Graduate and Faculty Research Interests
The department is an important center for research and teaching on the urban community. The department's interests include traditional treatments of the topics of "urban sociology" and "community" but go much beyond. For example, faculty research has addressed a number of issues facing geographically-bounded communities, including crime patterns, maintenance of ethnic and racial diversity, provision of quality social services, homelessness, domestic violence, and demographic trends in metropolitan and non-metropolitan areas. But research has also considered topics related to broader, non-geographically-bounded communities such as employment opportunities for women, the role of new technology in economic development, the changing role of women in work and family, and cultural influences on aging. While all of our research and teaching contributes to the development of sociological knowledge, much of it also provides information and resources that measure the quality of life in urban communities and aid in planning for social change.
The department also has a major concentration of faculty interest in the inter-related areas of the sociology of religion, the sociology of knowledge and expertise, and the sociology of culture. Each of these specialties is well represented on the department's faculty but the program also emphasizes the interrelations and symbioses between these three sociological slices through modern culture. Recent work on religion, for example, has included studies of the spread and transformation of evangelism, trends in church membership, the changing role of women, and the impact of social change movements within church organizations as well as the study of new and old belief systems and their integration--or lack thereof--into the wider society.
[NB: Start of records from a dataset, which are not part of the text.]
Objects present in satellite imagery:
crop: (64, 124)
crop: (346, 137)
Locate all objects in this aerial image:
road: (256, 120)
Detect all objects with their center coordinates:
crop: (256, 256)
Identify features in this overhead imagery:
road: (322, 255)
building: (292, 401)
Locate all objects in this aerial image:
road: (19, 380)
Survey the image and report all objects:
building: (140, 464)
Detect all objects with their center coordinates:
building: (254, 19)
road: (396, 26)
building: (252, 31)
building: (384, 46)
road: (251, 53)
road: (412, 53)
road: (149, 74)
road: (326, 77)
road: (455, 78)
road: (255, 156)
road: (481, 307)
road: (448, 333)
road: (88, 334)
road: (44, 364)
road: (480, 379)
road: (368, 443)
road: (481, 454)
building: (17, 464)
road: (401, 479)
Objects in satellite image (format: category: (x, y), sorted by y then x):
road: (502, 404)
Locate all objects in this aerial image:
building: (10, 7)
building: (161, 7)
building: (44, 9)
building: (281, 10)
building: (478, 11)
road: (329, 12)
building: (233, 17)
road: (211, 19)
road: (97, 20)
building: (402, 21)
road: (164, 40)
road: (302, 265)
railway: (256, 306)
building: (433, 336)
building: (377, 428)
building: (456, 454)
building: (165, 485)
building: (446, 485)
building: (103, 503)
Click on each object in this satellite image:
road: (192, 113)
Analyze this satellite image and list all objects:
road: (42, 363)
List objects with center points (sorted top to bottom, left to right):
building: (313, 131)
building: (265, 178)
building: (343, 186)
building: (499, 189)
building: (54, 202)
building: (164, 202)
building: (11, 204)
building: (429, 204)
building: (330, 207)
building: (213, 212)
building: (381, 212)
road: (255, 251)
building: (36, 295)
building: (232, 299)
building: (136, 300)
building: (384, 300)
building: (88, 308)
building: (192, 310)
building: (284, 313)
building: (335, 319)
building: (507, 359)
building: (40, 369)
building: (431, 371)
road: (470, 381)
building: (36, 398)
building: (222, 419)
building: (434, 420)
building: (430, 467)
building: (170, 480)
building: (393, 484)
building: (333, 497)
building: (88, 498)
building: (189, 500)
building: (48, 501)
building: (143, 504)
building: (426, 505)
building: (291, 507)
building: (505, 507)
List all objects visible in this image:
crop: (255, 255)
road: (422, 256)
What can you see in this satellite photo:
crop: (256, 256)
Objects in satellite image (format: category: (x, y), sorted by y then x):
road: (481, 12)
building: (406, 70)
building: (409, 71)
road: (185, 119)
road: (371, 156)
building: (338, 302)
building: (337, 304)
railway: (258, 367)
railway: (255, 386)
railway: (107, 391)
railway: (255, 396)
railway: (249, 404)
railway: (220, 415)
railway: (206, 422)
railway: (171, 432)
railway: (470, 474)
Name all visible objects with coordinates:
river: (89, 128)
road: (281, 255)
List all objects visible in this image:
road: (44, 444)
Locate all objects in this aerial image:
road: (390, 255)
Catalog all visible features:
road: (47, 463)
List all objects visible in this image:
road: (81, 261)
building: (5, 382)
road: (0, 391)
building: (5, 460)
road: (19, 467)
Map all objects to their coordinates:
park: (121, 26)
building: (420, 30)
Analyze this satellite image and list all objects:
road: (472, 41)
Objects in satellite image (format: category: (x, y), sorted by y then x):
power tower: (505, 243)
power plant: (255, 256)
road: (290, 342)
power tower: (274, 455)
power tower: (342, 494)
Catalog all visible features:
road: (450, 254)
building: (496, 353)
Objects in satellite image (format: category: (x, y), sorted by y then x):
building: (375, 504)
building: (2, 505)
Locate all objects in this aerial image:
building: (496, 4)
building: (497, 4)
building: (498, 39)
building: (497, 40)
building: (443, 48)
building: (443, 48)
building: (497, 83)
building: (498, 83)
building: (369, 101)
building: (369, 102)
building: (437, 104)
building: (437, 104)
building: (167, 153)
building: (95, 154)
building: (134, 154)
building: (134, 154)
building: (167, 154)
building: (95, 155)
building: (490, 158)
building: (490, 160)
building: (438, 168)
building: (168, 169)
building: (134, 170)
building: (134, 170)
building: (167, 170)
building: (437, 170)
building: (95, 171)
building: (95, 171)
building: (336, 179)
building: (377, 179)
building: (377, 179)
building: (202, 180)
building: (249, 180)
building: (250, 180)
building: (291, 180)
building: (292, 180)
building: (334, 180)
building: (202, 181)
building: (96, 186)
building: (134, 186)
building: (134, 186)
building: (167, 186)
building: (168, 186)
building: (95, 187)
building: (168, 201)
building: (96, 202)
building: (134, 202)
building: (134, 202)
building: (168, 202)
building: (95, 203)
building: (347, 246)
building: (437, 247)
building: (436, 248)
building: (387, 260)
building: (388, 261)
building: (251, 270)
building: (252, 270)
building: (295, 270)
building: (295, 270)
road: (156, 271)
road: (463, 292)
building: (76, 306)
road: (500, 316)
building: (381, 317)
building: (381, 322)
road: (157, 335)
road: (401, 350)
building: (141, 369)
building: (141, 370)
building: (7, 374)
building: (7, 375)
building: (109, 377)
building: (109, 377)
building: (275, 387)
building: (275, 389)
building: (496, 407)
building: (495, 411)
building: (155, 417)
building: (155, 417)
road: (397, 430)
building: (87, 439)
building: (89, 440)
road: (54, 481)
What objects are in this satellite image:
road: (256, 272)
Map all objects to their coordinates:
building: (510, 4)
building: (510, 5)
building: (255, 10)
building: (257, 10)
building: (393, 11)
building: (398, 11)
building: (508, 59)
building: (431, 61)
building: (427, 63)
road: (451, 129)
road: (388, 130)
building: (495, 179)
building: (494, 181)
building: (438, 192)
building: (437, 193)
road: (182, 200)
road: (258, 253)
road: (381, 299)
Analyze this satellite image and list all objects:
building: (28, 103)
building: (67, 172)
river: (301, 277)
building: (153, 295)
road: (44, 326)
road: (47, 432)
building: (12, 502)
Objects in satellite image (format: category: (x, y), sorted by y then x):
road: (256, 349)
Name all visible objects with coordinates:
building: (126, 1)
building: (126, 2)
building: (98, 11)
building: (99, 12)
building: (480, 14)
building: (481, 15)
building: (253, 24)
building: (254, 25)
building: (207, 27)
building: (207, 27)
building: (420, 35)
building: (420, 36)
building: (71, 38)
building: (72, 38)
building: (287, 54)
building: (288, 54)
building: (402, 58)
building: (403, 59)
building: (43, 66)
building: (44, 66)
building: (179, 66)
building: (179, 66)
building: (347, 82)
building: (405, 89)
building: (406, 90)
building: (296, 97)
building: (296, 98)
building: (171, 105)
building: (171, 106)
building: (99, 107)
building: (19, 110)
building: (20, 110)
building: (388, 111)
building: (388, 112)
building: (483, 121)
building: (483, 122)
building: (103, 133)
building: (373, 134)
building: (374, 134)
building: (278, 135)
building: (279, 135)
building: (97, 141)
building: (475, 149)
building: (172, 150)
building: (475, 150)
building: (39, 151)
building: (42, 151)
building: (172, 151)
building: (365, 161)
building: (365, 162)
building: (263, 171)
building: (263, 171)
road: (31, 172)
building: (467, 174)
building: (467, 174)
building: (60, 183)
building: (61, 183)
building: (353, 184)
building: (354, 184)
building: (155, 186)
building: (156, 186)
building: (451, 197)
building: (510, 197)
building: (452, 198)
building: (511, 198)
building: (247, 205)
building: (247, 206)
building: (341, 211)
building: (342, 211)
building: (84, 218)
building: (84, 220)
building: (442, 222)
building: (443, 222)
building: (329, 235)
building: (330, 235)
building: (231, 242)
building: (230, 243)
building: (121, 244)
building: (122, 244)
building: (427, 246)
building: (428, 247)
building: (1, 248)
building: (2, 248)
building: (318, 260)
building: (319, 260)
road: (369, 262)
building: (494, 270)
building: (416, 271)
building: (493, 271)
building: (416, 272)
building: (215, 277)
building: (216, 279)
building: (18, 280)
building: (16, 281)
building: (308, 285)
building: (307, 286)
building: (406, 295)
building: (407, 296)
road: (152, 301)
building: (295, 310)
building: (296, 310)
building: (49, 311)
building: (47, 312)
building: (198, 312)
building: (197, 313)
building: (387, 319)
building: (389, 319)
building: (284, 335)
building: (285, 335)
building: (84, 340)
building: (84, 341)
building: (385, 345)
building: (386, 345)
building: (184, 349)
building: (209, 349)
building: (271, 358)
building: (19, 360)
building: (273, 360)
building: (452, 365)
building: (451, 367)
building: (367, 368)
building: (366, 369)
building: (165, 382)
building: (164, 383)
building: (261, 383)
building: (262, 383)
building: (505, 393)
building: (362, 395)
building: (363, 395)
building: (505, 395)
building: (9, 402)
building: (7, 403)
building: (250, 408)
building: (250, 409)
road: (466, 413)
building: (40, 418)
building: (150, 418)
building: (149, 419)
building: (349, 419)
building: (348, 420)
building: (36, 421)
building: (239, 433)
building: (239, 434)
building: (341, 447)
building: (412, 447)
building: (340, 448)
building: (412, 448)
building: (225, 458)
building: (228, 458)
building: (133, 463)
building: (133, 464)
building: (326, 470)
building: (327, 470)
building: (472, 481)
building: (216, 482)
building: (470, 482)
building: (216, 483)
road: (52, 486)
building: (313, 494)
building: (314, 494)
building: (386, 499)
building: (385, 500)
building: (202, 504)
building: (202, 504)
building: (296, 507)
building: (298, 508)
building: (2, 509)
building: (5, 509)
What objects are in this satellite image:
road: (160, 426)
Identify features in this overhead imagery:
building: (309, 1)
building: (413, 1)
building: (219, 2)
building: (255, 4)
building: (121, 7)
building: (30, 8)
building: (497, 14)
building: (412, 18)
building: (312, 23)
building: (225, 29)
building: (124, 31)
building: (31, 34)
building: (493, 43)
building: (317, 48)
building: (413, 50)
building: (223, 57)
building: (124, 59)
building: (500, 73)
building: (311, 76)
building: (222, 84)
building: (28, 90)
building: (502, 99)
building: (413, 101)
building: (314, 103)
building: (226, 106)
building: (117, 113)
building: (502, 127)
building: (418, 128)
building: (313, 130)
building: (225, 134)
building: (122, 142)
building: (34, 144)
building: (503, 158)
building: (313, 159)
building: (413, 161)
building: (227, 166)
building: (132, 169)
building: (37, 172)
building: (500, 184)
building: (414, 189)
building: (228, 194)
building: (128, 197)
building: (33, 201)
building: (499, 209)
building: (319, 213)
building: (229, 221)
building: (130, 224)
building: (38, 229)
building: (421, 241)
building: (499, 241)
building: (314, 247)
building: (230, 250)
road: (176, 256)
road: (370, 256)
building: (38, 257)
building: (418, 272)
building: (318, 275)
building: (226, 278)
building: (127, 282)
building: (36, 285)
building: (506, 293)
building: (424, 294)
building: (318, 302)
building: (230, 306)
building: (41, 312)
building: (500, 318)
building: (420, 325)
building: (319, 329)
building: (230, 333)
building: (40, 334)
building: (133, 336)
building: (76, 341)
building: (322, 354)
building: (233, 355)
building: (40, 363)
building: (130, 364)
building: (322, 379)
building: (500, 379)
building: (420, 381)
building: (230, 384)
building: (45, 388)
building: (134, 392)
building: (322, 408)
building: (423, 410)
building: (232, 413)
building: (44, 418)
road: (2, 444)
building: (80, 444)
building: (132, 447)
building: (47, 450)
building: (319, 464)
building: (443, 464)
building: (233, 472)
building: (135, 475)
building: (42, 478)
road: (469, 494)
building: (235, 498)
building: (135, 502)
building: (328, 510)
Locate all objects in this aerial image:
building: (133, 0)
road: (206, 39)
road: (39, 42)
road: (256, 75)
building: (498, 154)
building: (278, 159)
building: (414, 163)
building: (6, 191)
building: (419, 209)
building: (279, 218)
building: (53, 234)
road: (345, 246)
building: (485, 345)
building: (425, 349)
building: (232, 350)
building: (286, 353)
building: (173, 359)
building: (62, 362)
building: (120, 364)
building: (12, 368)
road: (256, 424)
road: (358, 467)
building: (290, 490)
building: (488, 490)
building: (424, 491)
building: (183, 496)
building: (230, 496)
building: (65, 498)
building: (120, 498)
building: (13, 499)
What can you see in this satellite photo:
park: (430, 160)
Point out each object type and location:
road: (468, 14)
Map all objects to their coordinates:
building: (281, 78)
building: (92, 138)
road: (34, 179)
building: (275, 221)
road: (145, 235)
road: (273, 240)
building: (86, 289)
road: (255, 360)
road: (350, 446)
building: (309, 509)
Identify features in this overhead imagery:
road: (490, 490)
The department also has considerable expertise in the sociology of knowledge (including science and medicine) and the sociology of material culture (including technology and the built environment), the study of professional and occupational cultures, media studies, and the study of national character. Research in these areas has included work on the development of technical expertise, the medicalization of society, the construction of spatial boundaries by the homeless, the formation of diasporic identity on the Internet, and the role of tourism in shaping national identity.